[WHAT YOU NEED TO DO]: Name every distinct username that posts in the forum thread on teeth grinding, listing each name once.

# Does teeth grinding ALWAYS mean pain?



## goatiegirl (Jan 7, 2013)

My 2-1/2week old bottle doeling grinds her teeth all the time. She has done this ever since we got her at 4 days old.
Do some babies just do this to practice chewing cud or should I assume she is always in pain?
She has no symptoms of any problems. Temp, poo, peeing, playing all normal?


----------



## happybleats (Sep 12, 2010)

usually grinding teeth does mean pain...but if all is normal otherwise I would just keep a close eye on her...goats are funny creatures...normal is not being normal lol


----------



## milk and honey (Oct 31, 2010)

My little ones seem to often be grinding... I think they are just feeling the new teeth...They are obviously not in pain, just bouncing around...


----------



## howerygoose (Mar 14, 2013)

I had the same thing happen with one of my little girls. She grinded her teeth for about the first week. She acted totally fine other than that. I'm keeping her with her mom & thought maybe she was just stressed when I picked her up & held her. She's 3 wks old today and has totally stopped doing it.


----------



## LJH (Aug 27, 2012)

My two boers will grind their teeth a bit when they're begging for treats. I always figured it was in anticipation of something yummy? They don't do it otherwise.


----------



## goatiegirl (Jan 7, 2013)

I just heard from the breeder and of 5 more born yesterday 3 have/had breathing issues like Willow did. 1 passed away and she is taking it for a necropsy. It sure makes me worried about my Prim now. She doesn't have any breathing problems, but this teeth grinding makes me sick to my stomach! I just can't lose another!
I hope the vet has answers. I feel so bad for the breeder. She is worried about her whole herd. She brought in a leased buck this year and is wondering if he brought it a bug with him.....


----------



## Di (Jan 29, 2008)

Oh dear...that would make me nervous too. I might see if she would eat a tums, or drench some baking soda. Is she alone now? Maybe she's stressed?


----------



## happybleats (Sep 12, 2010)

Im so happy the breeder gave you a heads up..how hard it must be on her and you. is your little one eating drinking..peeing and pooping just fine still? how often is she grinding her teeth.every so often or almost all the time...is she stretching her jaw..like in a yawn? Any temp today?...

Items listed in a dataset:
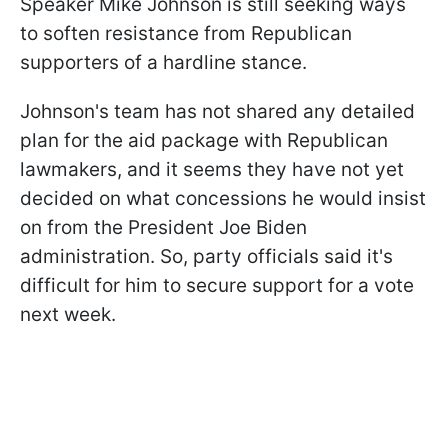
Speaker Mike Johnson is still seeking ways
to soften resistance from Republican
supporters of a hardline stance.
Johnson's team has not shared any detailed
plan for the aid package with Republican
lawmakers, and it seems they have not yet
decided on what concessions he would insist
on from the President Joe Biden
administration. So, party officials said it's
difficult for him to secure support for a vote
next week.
--
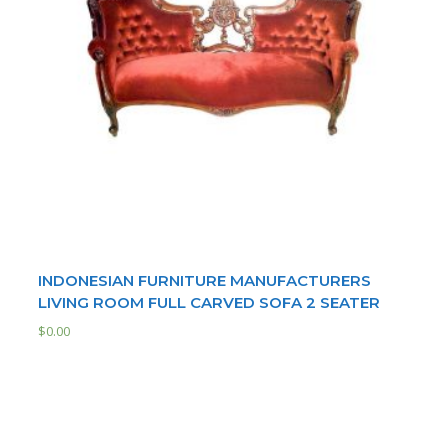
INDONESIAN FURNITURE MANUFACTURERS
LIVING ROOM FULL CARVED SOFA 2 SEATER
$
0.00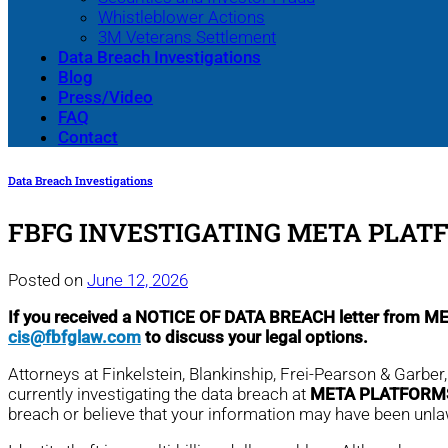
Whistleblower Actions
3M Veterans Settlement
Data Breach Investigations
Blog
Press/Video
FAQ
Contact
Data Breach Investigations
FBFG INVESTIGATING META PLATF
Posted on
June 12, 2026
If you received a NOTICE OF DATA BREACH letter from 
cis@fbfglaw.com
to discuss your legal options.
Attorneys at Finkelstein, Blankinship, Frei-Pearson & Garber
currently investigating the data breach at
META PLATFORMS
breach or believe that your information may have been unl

[TASK RESPONSE]: goatiegirl, happybleats, milk and honey, howerygoose, LJH, Di